Le Pen verhindert Einheit Frankreichs
Am Tag nach dem Attentat auf Charlie Hebdo hat Frankreichs Präsident Hollande seinen Widersacher Nicolas Sarkozy im Elysée-Palast empfangen, um die Einheit des Landes nach dem Attentat zu beschwören. Doch das wird schwer, meint der linksliberale Tages-Anzeiger: "Die ersten falschen Töne wurden schon wenige Stunden nach dem Attentat laut. Und sie kamen wenig überraschend aus ... dem rechtsextremen, islamophoben Front National. Marine Le Pen sagte, natürlich sei es falsch, alles zu vermischen: 'Doch das darf keine Entschuldigung sein für Untätigkeit und Verkennung der Realität.' ... Und Marine Le Pens Vater Jean Marie stellte schnell die Korrelation zwischen dem Terror und der 'Masseneinwanderung' her, die Frankreich seit einigen Jahrzehnten 'erdulden musste', wie er sagt. An solchen Voten könnte Hollandes Versuch scheitern, die Welten zu kitten, die Polarisierung im Land zu entschärfen."

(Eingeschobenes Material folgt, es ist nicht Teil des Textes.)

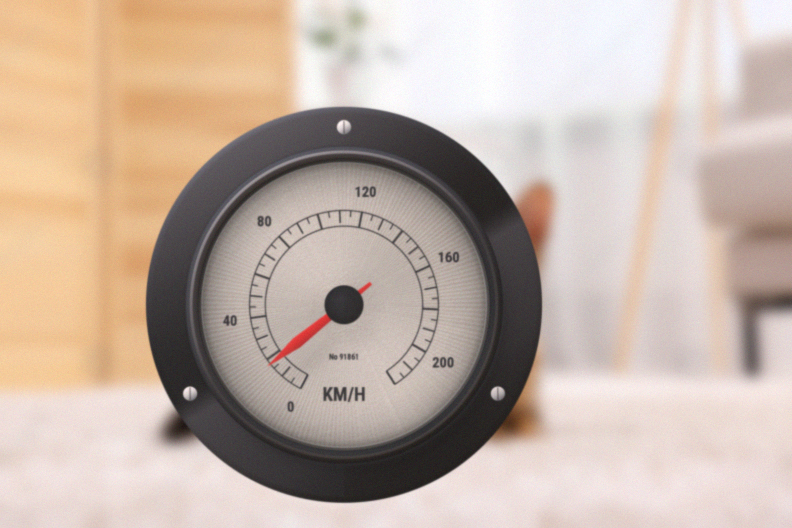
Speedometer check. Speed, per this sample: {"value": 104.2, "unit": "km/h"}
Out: {"value": 17.5, "unit": "km/h"}
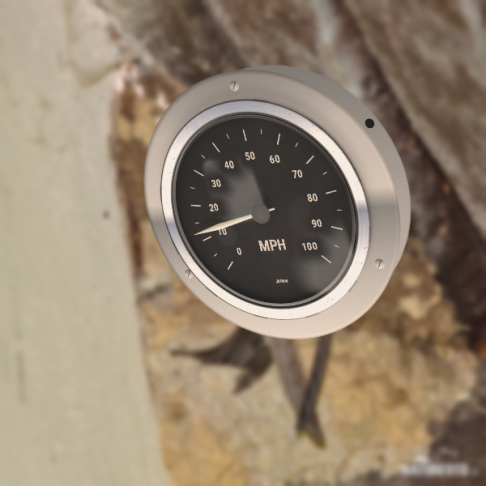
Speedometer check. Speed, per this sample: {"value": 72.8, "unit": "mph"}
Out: {"value": 12.5, "unit": "mph"}
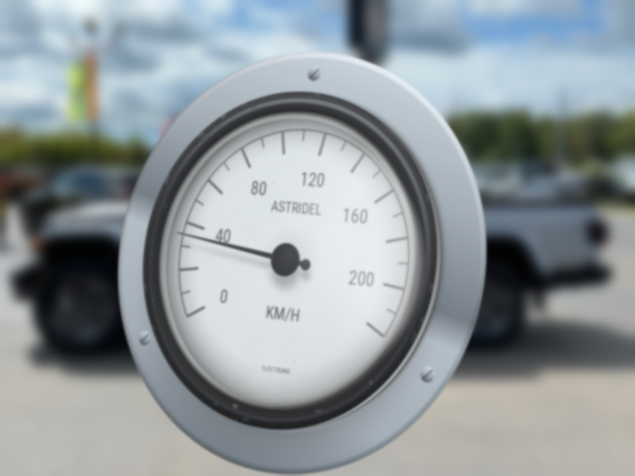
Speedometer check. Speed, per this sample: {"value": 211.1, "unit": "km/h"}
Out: {"value": 35, "unit": "km/h"}
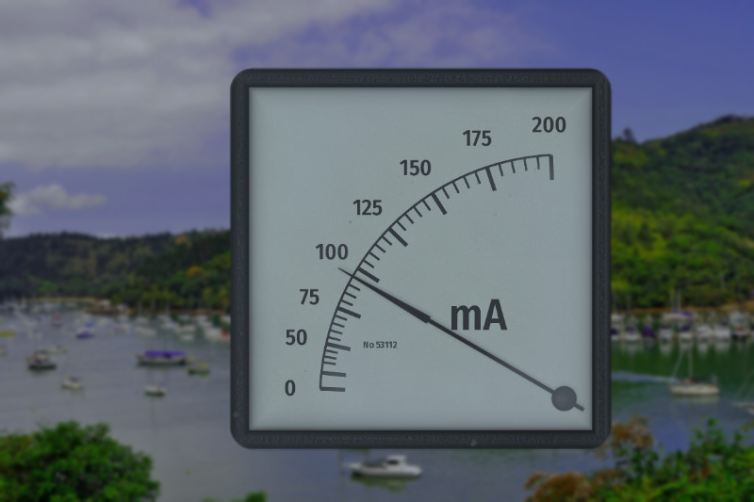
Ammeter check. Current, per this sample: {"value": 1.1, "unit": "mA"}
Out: {"value": 95, "unit": "mA"}
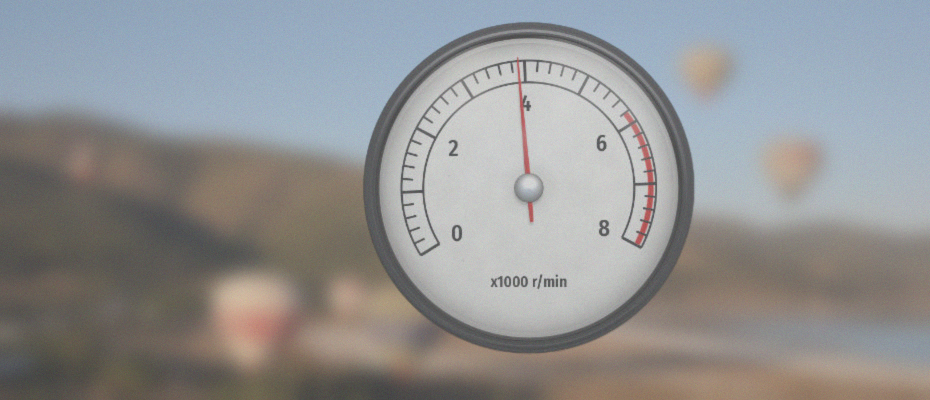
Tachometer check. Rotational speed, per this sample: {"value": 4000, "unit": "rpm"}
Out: {"value": 3900, "unit": "rpm"}
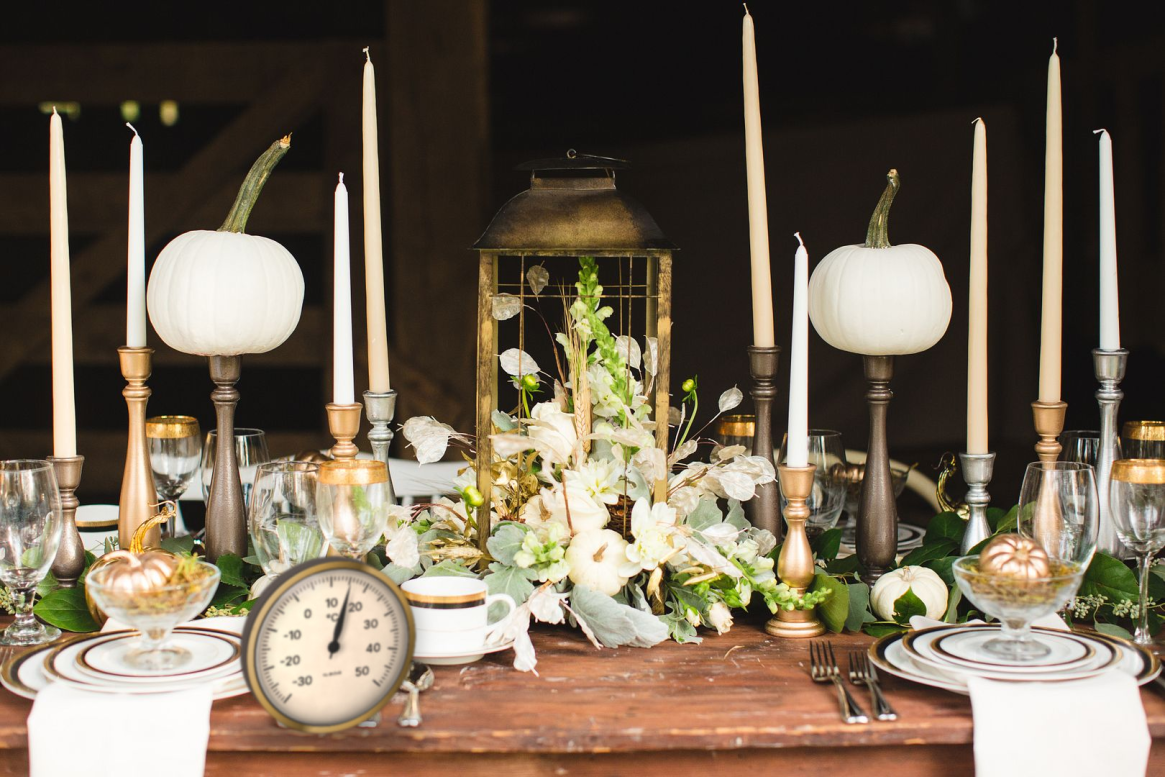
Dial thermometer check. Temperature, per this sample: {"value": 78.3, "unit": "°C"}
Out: {"value": 15, "unit": "°C"}
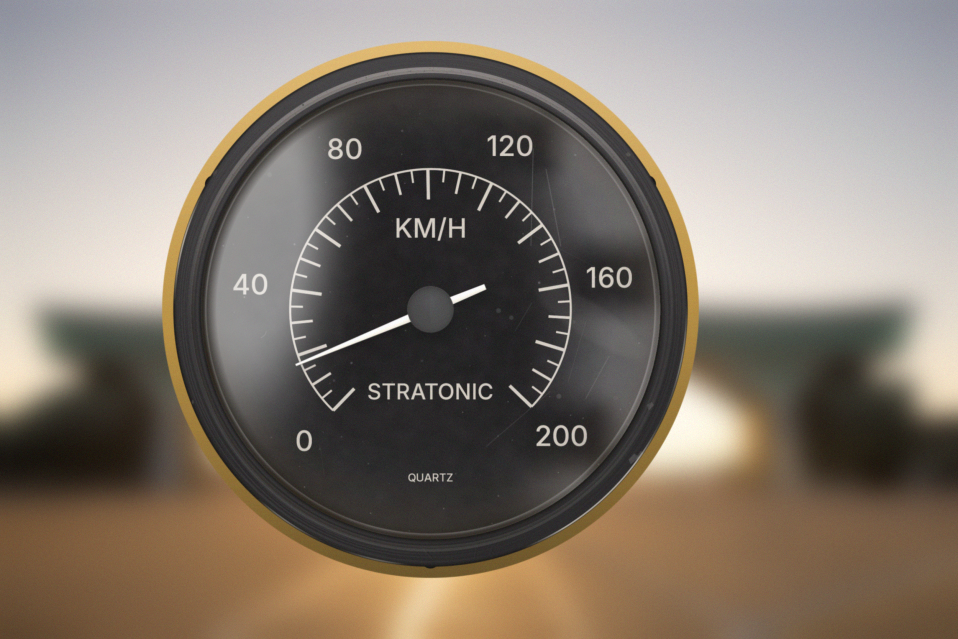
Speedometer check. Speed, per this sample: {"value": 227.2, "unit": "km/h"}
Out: {"value": 17.5, "unit": "km/h"}
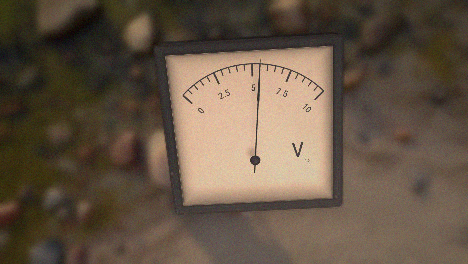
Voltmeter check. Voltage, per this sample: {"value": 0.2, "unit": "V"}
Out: {"value": 5.5, "unit": "V"}
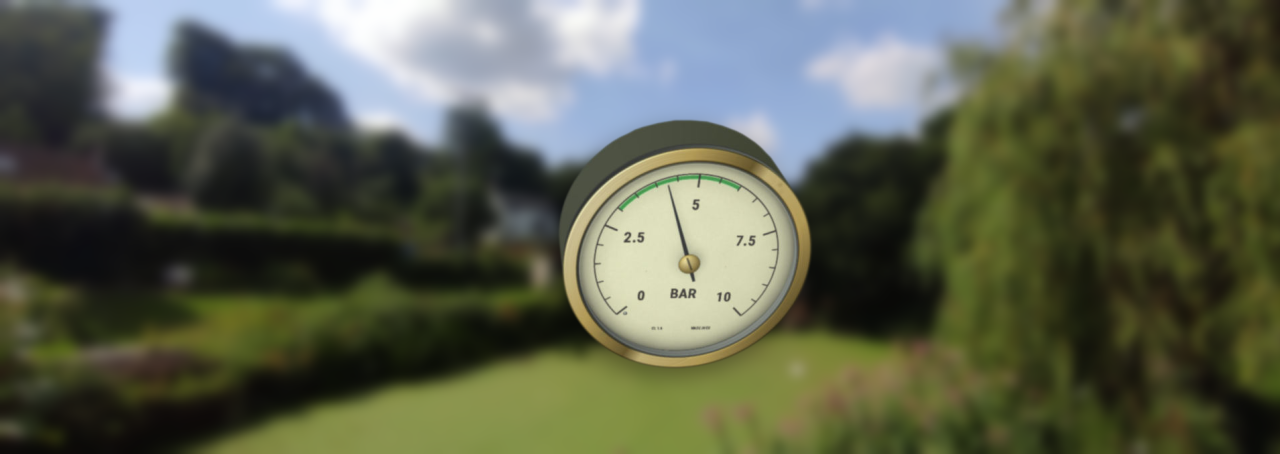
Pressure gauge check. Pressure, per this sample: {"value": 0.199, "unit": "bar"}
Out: {"value": 4.25, "unit": "bar"}
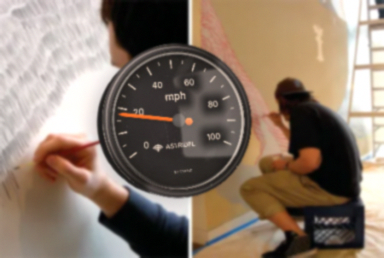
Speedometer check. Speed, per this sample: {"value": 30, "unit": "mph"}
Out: {"value": 17.5, "unit": "mph"}
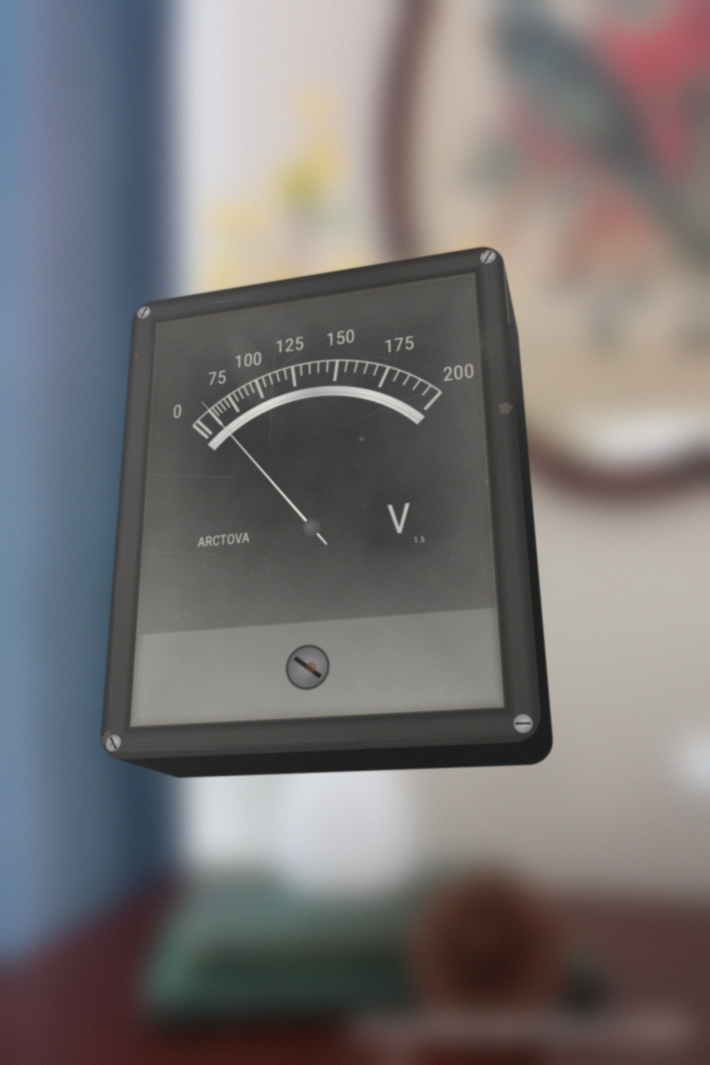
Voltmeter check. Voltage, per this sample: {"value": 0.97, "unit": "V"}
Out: {"value": 50, "unit": "V"}
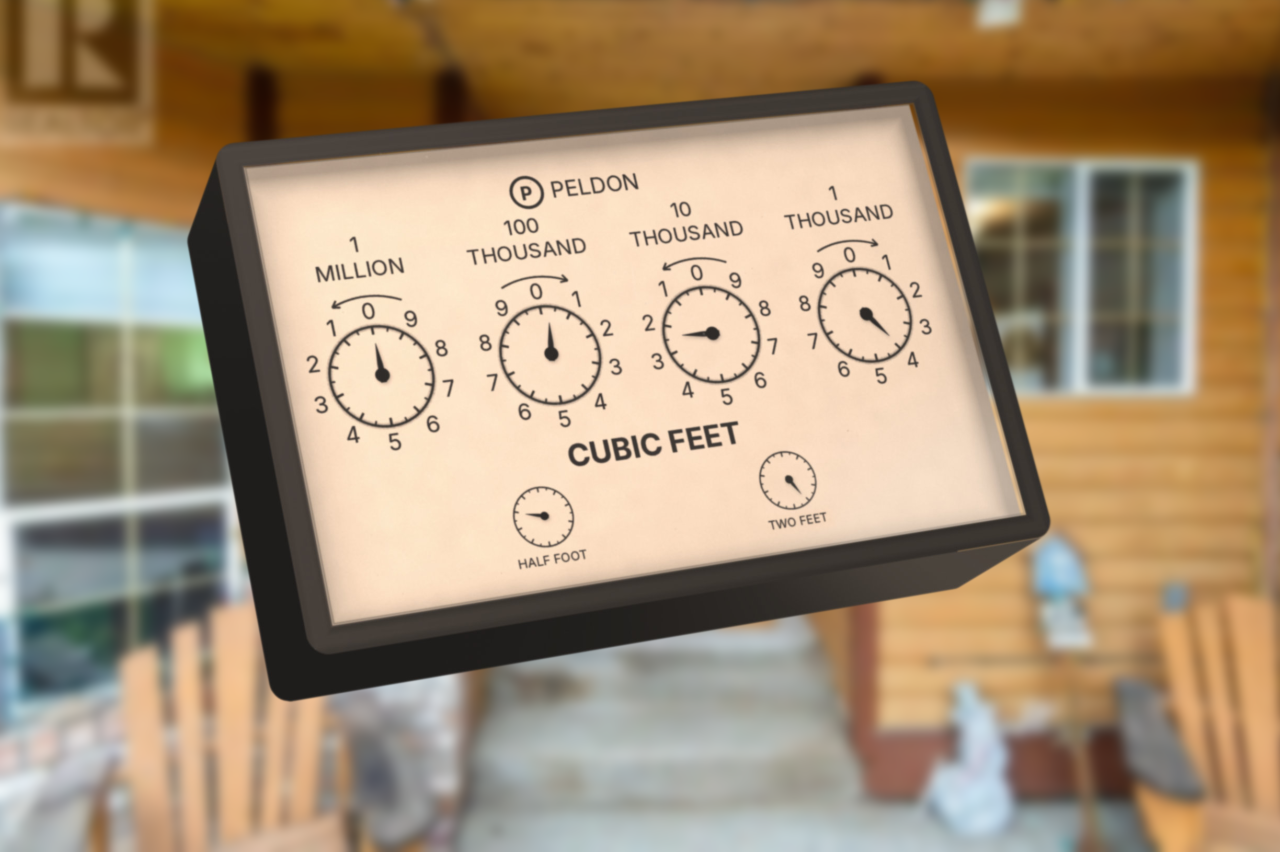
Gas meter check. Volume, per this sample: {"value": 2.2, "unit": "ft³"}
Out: {"value": 2400, "unit": "ft³"}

Extremisten vereint im Hass auf Medien
Der Vizevorsitzende der von Teilen der Wissenschaft als rechtspopulistisch eingestuften Partei AfD, Alexander Gauland, hat nach dem Anschlag von Paris gesagt, dieser würde all jene Lügen strafen, die die Angst der Menschen vor einer angeblichen islamistischen Gefahr ignorierten. Noch nie waren sich Islamisten und Islamhasser so nah, meint die linksliberale Berliner Zeitung: "Gauland, der 'Pegida' als 'natürliche Verbündete' seiner AfD betrachtet, betrieb öffentliche Leichenschändung. ... Was sie [mit den Islamisten] verbindet, ist ihr Hass auf die 'Lügenpresse', dem die [Pegida-]Demonstranten in Dresden Montag für Montag grölend Ausdruck verleihen - nichts anders trieb die Attentäter an, die versuchten, die Lügenpresse zum Schweigen zu bringen. ... Die Kugeln wurden nicht nur auf Journalisten abgefeuert, sie sollten einen Journalismus zur Strecke bringen, der den Geist der Freiheit gegen alle verteidigt, deren Denken vom Ressentiment bestimmt wird und ihr Fühlen von Angst und Hass."